◆ EXERCISE
Omit the pictures from the entries below and retype everything else exactly.

****

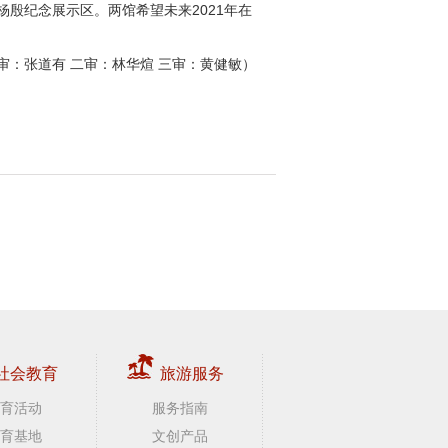
殷纪念展示区。两馆希望未来2021年在
审：张道有 二审：林华煊 三审：黄健敏）
社会教育
旅游服务
育活动
服务指南
育基地
文创产品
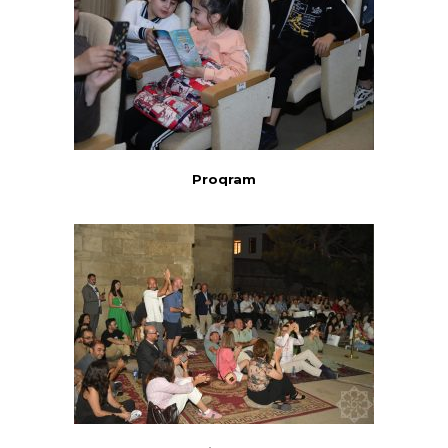
Proqram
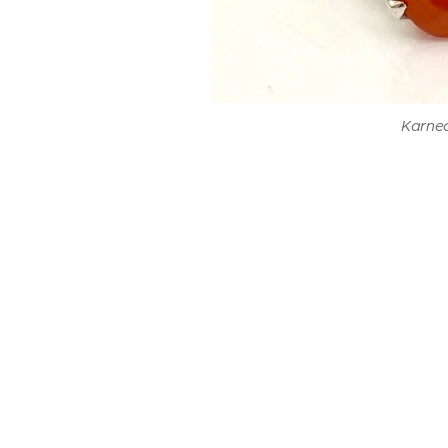
Karneo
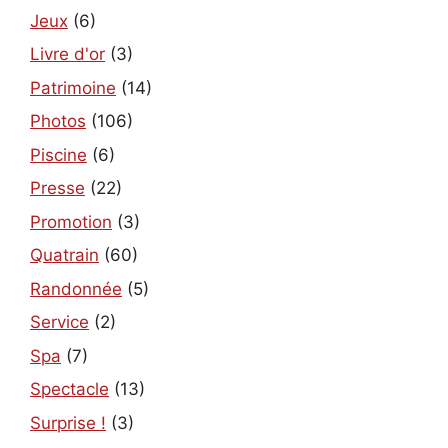
Jeux
(6)
Livre d'or
(3)
Patrimoine
(14)
Photos
(106)
Piscine
(6)
Presse
(22)
Promotion
(3)
Quatrain
(60)
Randonnée
(5)
Service
(2)
Spa
(7)
Spectacle
(13)
Surprise !
(3)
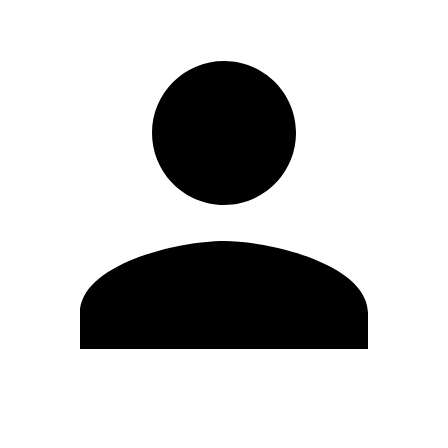
Editar Perfil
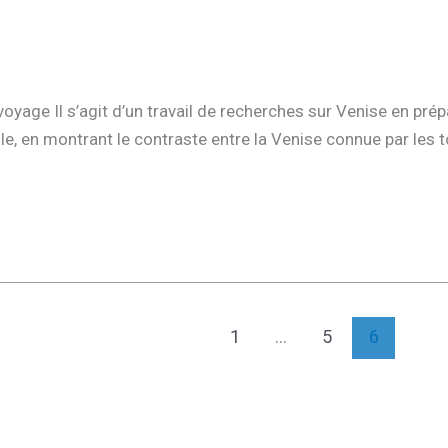
oyage Il s’agit d’un travail de recherches sur Venise en prépa
lle, en montrant le contraste entre la Venise connue par les t
1
…
5
6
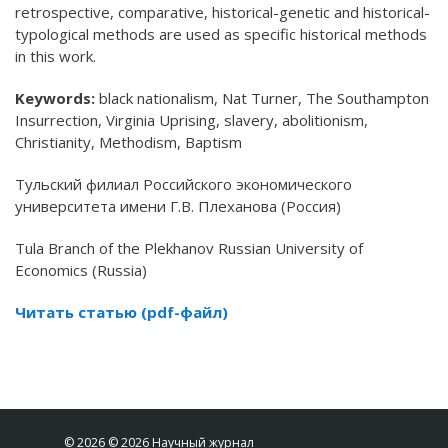
retrospective, comparative, historical-genetic and historical-
typological methods are used as specific historical methods
in this work.
Keywords:
black nationalism, Nat Turner, The Southampton
Insurrection, Virginia Uprising, slavery, abolitionism,
Christianity, Methodism, Baptism
Тульский филиал Российского экономического
университета имени Г.В. Плеханова (Россия)
Tula Branch of the Plekhanov Russian University of
Economics (Russia)
Читать статью (pdf-файл)
© 2026 © 2026 Научный журнал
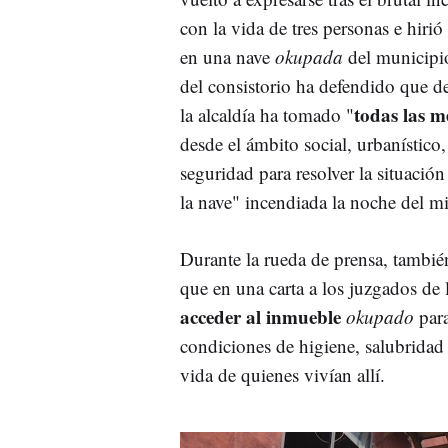
con la vida de tres personas e hirió
en una nave
okupada
del municipio
del consistorio ha defendido que de
todas las m
la alcaldía ha tomado "
desde el ámbito social, urbanístico,
seguridad para resolver la situación
la nave" incendiada la noche del mi
Durante la rueda de prensa, tambi
que en una carta a los juzgados de 
acceder al inmueble
okupado
para
condiciones de higiene, salubridad
vida de quienes vivían allí.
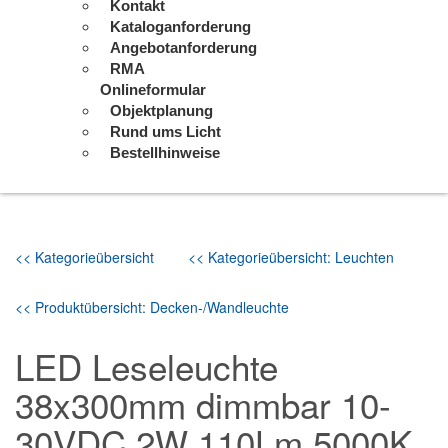
Kontakt
Kataloganforderung
Angebotanforderung
RMA
Onlineformular
Objektplanung
Rund ums Licht
Bestellhinweise
<< Kategorieübersicht
<< Kategorieübersicht: Leuchten
<< Produktübersicht: Decken-/Wandleuchte
LED Leseleuchte
38x300mm dimmbar 10-
30VDC 2W 110Lm 5000K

****

◆ ANSWER TO THIS PROBLEM
殷纪念展示区。两馆希望未来2021年在
审：张道有 二审：林华煊 三审：黄健敏）
社会教育
旅游服务
育活动
服务指南
育基地
文创产品
Proqram
Karneo
Jeux
(6)
Livre d'or
(3)
Patrimoine
(14)
Photos
(106)
Piscine
(6)
Presse
(22)
Promotion
(3)
Quatrain
(60)
Randonnée
(5)
Service
(2)
Spa
(7)
Spectacle
(13)
Surprise !
(3)
Editar Perfil
oyage Il s’agit d’un travail de recherches sur Venise en prépa
lle, en montrant le contraste entre la Venise connue par les t
1
…
5
6
retrospective, comparative, historical-genetic and historical-
typological methods are used as specific historical methods
in this work.
Keywords:
black nationalism, Nat Turner, The Southampton
Insurrection, Virginia Uprising, slavery, abolitionism,
Christianity, Methodism, Baptism
Тульский филиал Российского экономического
университета имени Г.В. Плеханова (Россия)
Tula Branch of the Plekhanov Russian University of
Economics (Russia)
Читать статью (pdf-файл)
© 2026 © 2026 Научный журнал
con la vida de tres personas e hirió
en una nave
okupada
del municipio
del consistorio ha defendido que de
todas las m
la alcaldía ha tomado "
desde el ámbito social, urbanístico,
seguridad para resolver la situación
la nave" incendiada la noche del mi
Durante la rueda de prensa, tambi
que en una carta a los juzgados de 
acceder al inmueble
okupado
para
condiciones de higiene, salubridad
vida de quienes vivían allí.
Kontakt
Kataloganforderung
Angebotanforderung
RMA
Onlineformular
Objektplanung
Rund ums Licht
Bestellhinweise
<< Kategorieübersicht
<< Kategorieübersicht: Leuchten
<< Produktübersicht: Decken-/Wandleuchte
LED Leseleuchte
38x300mm dimmbar 10-
30VDC 2W 110Lm 5000K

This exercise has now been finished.